• **What is required**: For each line below that holds the word "uygun", make a copy.

[Stored records]
BEGIN

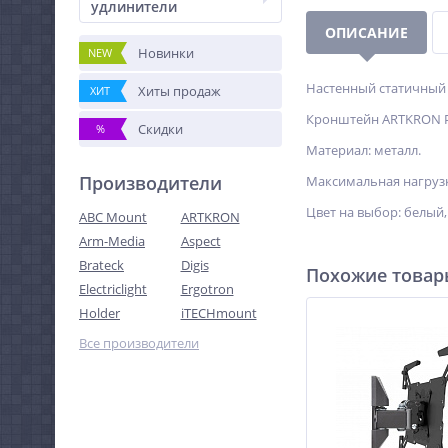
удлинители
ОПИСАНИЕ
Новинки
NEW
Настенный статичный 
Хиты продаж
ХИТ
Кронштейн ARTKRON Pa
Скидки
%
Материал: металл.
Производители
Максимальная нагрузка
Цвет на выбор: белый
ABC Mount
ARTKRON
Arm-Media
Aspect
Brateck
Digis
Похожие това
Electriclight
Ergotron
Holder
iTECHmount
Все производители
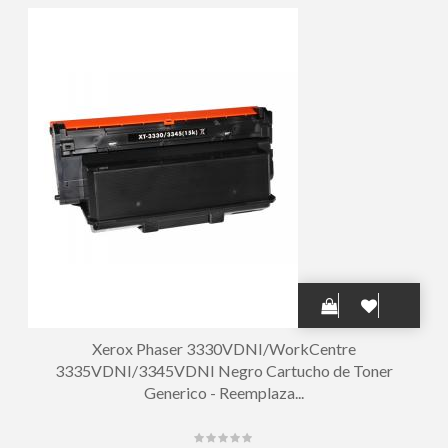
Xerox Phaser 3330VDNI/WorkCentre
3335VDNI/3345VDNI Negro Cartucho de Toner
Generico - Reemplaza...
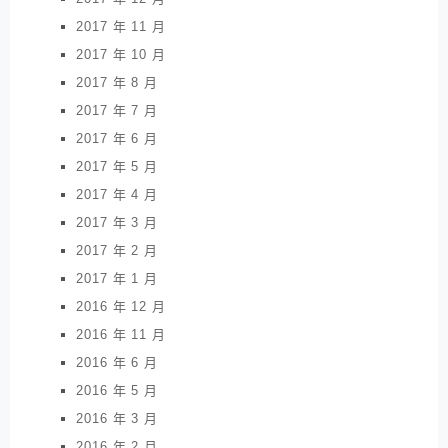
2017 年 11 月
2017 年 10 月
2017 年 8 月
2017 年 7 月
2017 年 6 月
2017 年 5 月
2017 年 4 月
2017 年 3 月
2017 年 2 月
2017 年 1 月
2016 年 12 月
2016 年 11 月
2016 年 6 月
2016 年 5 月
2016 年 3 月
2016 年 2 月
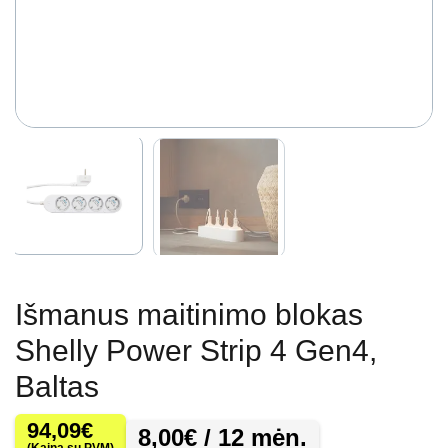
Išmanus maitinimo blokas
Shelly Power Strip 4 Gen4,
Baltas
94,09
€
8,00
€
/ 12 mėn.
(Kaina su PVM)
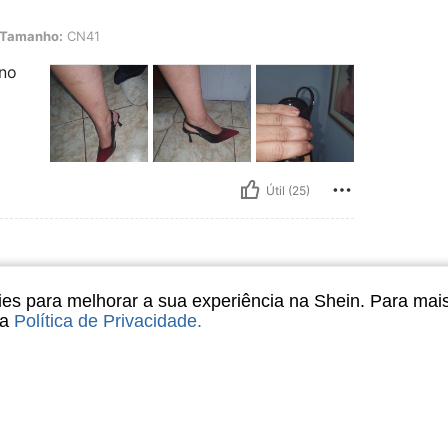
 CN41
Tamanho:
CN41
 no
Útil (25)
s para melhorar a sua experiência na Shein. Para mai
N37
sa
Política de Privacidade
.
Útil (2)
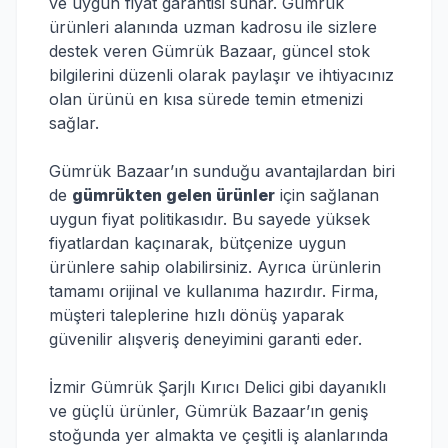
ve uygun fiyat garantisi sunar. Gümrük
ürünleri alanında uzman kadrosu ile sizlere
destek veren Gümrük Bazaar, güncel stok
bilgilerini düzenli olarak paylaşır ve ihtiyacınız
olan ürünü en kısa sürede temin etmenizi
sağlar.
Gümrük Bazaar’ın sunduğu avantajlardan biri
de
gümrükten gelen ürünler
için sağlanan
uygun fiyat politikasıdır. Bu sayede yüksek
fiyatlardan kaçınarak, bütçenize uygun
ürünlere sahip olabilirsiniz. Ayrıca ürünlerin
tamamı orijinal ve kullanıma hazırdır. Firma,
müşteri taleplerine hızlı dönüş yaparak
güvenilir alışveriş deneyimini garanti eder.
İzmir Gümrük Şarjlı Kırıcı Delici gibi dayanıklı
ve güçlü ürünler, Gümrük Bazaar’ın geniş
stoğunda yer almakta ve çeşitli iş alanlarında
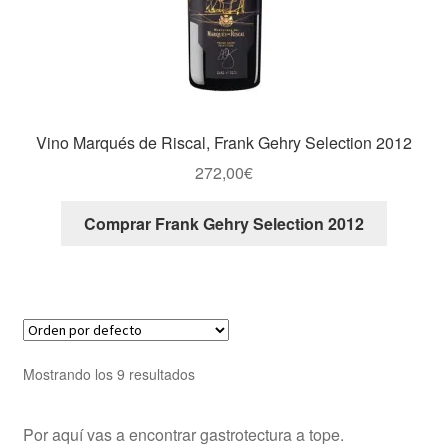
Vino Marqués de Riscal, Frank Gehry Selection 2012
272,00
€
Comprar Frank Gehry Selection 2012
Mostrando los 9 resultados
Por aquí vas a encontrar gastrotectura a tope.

END
BEGIN

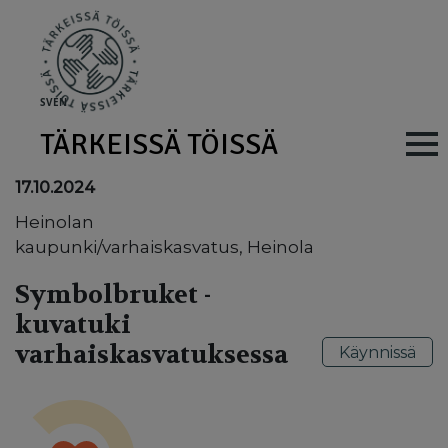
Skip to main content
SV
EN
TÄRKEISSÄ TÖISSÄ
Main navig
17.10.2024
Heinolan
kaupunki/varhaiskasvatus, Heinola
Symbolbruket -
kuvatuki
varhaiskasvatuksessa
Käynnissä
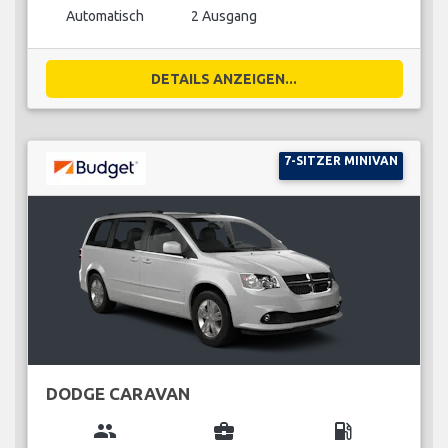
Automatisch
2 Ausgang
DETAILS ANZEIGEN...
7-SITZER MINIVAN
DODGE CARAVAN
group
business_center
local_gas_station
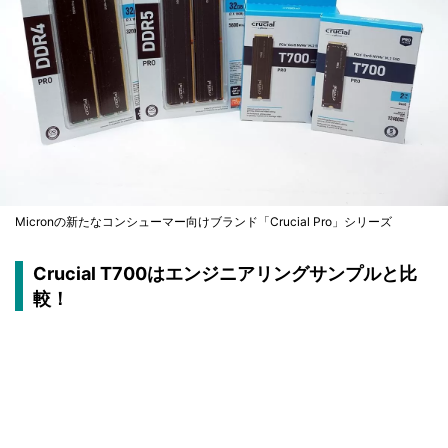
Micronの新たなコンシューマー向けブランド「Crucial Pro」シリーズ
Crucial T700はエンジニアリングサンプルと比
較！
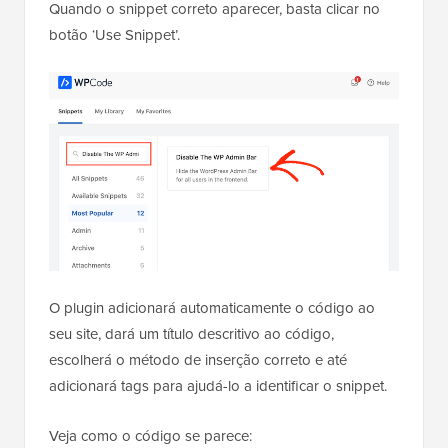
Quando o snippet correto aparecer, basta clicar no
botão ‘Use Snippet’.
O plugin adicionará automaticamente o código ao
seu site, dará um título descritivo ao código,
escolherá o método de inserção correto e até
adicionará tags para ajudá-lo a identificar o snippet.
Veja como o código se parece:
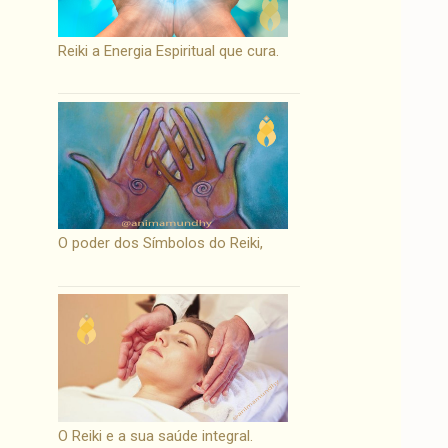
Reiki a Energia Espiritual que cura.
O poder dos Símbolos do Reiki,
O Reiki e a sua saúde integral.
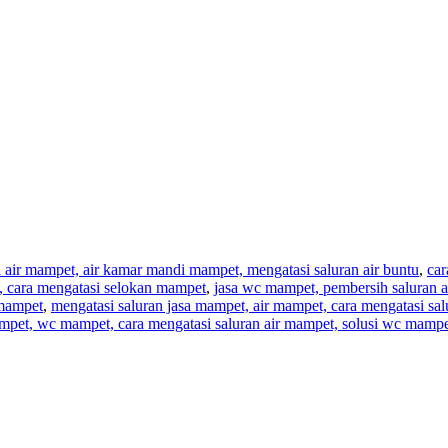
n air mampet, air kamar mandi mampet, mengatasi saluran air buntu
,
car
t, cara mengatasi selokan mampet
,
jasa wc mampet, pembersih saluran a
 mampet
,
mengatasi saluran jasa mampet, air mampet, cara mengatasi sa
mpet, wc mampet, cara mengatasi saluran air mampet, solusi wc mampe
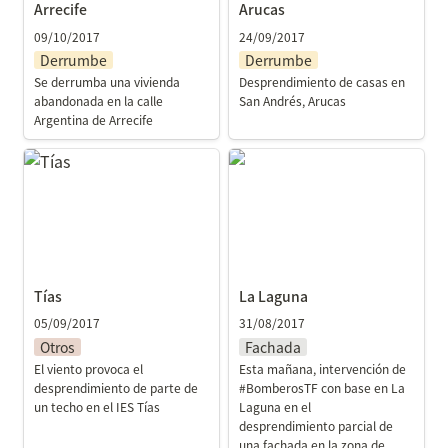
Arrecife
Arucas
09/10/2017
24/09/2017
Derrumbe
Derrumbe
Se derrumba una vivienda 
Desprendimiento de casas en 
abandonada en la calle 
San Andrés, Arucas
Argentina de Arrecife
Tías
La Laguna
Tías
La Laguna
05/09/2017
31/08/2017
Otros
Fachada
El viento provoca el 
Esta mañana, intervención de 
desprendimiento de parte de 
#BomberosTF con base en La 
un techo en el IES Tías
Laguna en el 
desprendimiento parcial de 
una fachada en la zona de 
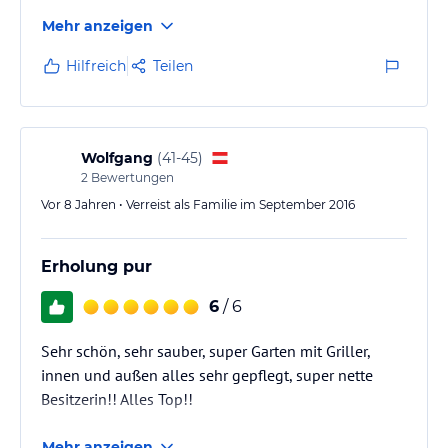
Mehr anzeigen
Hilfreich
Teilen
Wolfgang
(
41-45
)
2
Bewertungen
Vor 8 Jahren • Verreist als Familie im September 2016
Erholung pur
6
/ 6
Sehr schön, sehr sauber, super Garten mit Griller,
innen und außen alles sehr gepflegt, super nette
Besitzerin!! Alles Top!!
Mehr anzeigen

END

• **Task answer**:
ve uygun fiyat garantisi sunar. Gümrük
uygun fiyat politikasıdır. Bu sayede yüksek
fiyatlardan kaçınarak, bütçenize uygun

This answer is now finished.